Energy Transfer expands Gulf Coast projects on Eagle Ford boom

Energy Transfer Partners announced Thursday it will expand two natural gas infrastructure projects on the Gulf Coast in response to booming production of natural gas liquids in the Eagle Ford Shale and other Texas fields.

In a $210 million expansion, the Dallas-based pipeline company will build a processing facility in Karnes County and extend its Riche Eagle Ford Mainline pipeline. And as part of its Lone Star joint venture with Regency Energy Partners, Energy Transfer plans to build a second natural gas liquids fractionation facility at its Mont Belvieu complex, the company announced.

The expansions “exemplify the continued robust demand by our customers for additional infrastructure in the Eagle Ford Shale,” said Senior Vice President Brian Beebe.

The Karnes County facility, which will process up to 200 million cubic feet of natural gas per day, is schedule to be completed by the end of 2012. Along with two previously announced processing plants in Chisholm County and Jackson County, the system will have a processing capacity of approximately 1.125 billion cubic feet per day, according to Energy Transfer.

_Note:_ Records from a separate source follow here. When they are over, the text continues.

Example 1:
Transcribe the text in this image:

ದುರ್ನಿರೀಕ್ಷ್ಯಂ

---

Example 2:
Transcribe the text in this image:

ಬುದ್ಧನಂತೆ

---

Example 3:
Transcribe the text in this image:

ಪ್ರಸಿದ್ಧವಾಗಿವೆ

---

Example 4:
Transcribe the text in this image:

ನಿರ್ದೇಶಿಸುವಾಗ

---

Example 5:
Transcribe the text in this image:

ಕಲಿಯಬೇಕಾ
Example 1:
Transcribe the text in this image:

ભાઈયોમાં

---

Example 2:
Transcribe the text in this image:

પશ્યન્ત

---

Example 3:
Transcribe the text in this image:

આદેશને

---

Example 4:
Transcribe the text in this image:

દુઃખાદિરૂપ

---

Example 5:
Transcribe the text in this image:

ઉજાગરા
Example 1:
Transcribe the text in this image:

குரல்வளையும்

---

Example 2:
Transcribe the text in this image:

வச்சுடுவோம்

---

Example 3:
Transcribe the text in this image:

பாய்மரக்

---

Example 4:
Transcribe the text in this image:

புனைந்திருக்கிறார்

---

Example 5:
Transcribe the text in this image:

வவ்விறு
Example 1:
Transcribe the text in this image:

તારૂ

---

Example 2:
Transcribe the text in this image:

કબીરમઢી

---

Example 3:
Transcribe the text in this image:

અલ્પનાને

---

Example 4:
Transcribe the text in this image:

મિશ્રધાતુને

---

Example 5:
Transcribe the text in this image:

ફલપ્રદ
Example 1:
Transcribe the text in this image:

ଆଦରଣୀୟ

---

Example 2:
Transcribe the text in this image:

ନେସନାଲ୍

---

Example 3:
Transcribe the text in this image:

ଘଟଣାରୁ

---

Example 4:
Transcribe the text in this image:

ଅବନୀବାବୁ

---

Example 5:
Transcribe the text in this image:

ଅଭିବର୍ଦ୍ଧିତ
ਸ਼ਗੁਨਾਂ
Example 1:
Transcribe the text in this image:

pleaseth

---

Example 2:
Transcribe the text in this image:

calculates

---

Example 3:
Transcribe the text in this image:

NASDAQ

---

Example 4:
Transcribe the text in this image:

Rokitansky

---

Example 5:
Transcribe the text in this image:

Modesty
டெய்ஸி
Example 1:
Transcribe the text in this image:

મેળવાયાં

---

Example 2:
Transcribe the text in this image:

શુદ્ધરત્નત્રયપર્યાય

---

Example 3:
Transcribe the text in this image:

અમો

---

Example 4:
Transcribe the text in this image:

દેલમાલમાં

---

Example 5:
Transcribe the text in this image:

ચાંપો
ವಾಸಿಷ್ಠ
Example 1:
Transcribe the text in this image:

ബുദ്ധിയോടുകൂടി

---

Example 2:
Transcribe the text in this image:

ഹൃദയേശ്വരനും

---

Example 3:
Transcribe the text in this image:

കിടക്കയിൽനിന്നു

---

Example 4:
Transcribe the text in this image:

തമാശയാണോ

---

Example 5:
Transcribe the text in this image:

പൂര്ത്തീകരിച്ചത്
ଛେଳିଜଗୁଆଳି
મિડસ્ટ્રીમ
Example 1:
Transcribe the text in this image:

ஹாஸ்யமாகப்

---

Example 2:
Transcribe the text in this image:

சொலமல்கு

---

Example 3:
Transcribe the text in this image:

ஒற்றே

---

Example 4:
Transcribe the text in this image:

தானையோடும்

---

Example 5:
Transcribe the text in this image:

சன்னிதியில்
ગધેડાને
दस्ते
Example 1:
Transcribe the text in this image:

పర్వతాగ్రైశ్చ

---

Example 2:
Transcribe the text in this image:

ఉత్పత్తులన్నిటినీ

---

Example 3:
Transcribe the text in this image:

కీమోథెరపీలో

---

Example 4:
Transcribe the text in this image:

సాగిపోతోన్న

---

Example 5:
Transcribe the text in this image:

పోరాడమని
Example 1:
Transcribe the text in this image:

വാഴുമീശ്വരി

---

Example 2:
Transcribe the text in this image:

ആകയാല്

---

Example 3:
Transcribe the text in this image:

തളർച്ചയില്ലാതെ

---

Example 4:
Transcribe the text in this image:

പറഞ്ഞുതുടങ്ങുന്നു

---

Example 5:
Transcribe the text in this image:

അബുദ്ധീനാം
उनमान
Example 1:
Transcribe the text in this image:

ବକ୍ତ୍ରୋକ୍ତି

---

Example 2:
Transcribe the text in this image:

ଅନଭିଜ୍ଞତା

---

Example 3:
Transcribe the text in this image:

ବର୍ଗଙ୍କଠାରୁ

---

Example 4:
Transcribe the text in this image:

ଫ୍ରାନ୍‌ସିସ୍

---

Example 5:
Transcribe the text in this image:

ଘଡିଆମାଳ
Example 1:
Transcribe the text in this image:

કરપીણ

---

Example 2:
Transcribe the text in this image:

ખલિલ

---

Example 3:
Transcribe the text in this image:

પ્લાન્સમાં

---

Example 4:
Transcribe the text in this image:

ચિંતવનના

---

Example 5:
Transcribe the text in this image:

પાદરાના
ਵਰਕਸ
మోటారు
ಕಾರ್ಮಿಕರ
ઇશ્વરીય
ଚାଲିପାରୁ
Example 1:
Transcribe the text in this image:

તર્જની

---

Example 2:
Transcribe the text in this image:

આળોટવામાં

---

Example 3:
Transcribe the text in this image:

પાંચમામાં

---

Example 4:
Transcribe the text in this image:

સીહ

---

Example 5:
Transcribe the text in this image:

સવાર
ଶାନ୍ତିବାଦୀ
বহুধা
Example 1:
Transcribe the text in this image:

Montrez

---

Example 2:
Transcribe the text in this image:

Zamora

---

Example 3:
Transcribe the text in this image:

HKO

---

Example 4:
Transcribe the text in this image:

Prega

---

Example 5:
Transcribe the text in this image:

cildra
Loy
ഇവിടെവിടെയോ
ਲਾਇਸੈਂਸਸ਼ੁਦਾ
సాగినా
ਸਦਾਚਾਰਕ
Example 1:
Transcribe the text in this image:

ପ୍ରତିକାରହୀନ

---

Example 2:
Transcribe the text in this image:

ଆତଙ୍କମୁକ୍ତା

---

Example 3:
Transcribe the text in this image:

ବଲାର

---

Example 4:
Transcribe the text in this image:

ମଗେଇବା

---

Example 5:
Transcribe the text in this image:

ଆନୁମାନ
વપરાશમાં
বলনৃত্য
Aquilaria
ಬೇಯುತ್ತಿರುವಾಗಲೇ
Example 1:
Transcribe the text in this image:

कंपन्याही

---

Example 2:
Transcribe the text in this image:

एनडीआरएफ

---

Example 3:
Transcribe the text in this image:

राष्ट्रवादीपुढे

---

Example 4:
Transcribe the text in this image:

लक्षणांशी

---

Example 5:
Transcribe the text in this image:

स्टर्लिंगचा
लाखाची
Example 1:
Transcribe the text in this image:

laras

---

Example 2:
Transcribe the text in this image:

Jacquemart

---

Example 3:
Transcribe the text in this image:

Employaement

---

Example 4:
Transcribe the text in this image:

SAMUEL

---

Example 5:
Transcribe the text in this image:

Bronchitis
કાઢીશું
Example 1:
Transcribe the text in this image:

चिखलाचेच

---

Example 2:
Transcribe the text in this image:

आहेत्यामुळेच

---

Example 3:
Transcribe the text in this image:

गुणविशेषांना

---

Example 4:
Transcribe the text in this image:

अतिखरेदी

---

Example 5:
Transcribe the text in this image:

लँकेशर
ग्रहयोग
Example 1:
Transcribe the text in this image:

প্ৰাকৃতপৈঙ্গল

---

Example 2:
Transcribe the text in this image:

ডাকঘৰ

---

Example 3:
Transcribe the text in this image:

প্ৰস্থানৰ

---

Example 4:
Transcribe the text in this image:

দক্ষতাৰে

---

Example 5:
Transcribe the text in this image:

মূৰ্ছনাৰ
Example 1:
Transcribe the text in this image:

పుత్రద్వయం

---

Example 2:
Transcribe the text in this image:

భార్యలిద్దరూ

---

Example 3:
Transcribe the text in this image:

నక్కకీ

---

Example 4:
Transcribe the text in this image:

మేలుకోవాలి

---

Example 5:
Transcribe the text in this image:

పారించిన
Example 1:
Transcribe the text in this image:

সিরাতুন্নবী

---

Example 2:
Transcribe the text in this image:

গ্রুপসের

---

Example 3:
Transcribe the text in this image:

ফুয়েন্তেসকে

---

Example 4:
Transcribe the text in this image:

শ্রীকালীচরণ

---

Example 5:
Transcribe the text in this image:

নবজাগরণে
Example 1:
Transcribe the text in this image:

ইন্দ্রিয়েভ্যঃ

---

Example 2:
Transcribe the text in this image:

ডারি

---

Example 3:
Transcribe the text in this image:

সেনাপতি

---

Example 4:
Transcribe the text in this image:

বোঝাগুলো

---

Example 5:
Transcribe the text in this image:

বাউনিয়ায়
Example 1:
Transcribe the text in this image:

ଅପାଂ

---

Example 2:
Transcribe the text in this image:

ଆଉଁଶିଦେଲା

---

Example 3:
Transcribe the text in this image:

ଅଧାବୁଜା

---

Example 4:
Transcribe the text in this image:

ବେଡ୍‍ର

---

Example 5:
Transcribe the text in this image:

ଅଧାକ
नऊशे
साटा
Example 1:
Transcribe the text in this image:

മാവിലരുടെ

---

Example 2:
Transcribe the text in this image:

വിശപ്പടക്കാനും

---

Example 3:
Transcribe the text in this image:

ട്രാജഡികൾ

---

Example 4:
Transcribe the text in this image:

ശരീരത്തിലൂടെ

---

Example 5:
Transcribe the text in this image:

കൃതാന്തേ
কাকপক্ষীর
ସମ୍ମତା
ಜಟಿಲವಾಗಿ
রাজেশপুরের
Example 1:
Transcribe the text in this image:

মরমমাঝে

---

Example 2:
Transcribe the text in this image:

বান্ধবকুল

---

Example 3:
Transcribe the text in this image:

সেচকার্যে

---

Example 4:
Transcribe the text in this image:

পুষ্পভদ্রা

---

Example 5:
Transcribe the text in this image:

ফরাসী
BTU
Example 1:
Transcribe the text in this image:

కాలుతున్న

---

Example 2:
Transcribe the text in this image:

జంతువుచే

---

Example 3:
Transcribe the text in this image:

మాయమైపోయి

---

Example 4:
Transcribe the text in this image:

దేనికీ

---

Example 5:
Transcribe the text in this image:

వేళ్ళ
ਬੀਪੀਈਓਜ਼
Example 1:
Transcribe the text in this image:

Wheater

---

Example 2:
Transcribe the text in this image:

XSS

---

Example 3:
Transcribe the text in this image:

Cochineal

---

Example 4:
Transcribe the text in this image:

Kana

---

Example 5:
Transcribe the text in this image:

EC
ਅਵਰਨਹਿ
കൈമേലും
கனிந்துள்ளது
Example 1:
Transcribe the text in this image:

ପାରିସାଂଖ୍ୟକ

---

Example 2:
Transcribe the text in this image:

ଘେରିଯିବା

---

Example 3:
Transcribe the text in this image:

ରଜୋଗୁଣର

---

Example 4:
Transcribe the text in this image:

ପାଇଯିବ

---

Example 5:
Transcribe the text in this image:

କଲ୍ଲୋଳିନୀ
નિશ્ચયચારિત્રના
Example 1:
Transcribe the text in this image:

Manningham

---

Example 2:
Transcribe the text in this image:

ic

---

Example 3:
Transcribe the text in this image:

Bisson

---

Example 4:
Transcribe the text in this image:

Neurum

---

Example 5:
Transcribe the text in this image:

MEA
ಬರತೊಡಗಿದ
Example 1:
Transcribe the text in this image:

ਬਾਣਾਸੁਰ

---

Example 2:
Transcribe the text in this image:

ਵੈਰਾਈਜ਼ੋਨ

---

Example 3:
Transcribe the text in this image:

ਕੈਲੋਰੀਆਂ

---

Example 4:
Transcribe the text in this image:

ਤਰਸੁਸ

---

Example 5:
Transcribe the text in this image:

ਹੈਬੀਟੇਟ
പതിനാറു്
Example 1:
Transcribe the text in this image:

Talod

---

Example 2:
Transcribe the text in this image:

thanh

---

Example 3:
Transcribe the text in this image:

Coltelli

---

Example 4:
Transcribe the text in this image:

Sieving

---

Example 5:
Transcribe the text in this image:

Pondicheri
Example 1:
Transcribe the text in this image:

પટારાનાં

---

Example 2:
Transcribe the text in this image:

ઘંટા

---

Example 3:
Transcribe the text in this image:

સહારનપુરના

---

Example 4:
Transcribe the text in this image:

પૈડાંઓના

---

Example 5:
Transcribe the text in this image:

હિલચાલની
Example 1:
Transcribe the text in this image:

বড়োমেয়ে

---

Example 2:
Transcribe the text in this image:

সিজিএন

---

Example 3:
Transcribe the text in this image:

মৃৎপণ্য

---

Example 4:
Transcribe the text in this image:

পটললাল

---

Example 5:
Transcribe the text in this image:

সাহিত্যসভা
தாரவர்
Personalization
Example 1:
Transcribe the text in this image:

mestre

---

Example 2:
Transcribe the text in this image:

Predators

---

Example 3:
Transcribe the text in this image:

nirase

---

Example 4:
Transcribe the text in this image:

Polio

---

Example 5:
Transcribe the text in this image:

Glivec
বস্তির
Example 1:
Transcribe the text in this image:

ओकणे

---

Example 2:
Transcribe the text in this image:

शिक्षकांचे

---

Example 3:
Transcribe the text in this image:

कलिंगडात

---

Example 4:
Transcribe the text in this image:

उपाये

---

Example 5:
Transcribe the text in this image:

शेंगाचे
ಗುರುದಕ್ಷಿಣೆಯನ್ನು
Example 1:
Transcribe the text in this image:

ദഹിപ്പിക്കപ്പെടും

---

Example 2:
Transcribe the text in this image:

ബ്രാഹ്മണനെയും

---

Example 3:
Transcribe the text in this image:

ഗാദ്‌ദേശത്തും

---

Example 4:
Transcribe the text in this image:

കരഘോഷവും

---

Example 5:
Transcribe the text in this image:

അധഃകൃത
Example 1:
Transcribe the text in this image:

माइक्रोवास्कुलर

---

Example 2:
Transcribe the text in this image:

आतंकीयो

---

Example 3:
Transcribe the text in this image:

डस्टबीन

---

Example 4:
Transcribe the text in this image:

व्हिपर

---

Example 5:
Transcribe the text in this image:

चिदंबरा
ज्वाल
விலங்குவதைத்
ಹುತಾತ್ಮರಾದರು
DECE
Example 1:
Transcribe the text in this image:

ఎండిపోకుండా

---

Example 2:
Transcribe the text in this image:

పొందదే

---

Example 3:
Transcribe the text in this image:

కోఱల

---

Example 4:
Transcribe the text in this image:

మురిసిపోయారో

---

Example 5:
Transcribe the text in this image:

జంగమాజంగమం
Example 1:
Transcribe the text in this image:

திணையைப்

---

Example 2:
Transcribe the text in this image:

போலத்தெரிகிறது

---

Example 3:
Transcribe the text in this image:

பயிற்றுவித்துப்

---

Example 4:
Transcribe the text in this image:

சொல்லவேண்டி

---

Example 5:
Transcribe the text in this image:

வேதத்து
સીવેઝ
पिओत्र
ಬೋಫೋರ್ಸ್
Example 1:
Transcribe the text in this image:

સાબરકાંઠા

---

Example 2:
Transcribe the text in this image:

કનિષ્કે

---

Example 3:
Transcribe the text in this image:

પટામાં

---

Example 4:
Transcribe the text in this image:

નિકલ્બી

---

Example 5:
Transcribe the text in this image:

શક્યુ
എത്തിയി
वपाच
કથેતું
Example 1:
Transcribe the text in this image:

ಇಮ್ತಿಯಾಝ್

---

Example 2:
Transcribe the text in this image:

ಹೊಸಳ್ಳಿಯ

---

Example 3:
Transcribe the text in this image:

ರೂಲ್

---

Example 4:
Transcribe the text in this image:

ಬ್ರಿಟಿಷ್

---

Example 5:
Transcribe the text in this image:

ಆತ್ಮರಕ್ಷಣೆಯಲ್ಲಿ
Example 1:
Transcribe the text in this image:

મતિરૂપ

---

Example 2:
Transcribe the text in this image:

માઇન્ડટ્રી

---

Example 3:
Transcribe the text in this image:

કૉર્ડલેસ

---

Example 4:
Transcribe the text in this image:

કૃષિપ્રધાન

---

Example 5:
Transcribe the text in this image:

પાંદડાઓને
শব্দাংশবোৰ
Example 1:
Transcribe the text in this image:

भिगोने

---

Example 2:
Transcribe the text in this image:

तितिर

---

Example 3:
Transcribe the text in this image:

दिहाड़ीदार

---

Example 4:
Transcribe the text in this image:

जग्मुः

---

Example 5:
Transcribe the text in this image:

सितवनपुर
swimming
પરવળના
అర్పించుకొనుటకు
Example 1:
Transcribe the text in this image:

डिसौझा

The pipeline extension will add another 37 miles of pipe to the Rich Eagle Ford Mainline. Approximately 160 miles of the 30-inch pipeline started operating in October. By the planned completion of the extension at the end of 2013, the entire pipeline will stretch 257 miles and have a capacity of more than one billion cubic feet per day, the company said.

The second Lone Star NGL fractionation facility will have a capacity to process 100,000 barrels per day, an expansion necessitated by the increased flow of natural gas liquids from the Permian Basin in West Texas, the Eagle Ford Shale in South Texas and the Woodford Shale in Oklahoma, the company said. It is scheduled to be completed in early 2014, the company said.

The fractionator will be part of the $350 million West Texas Gateway system, designed to link natural gas liquids suppliers with markets along the Texas and Louisiana Gulf Coast. The project also includes storage facilities, pipelines and another fractionator expected to come online in early 2013.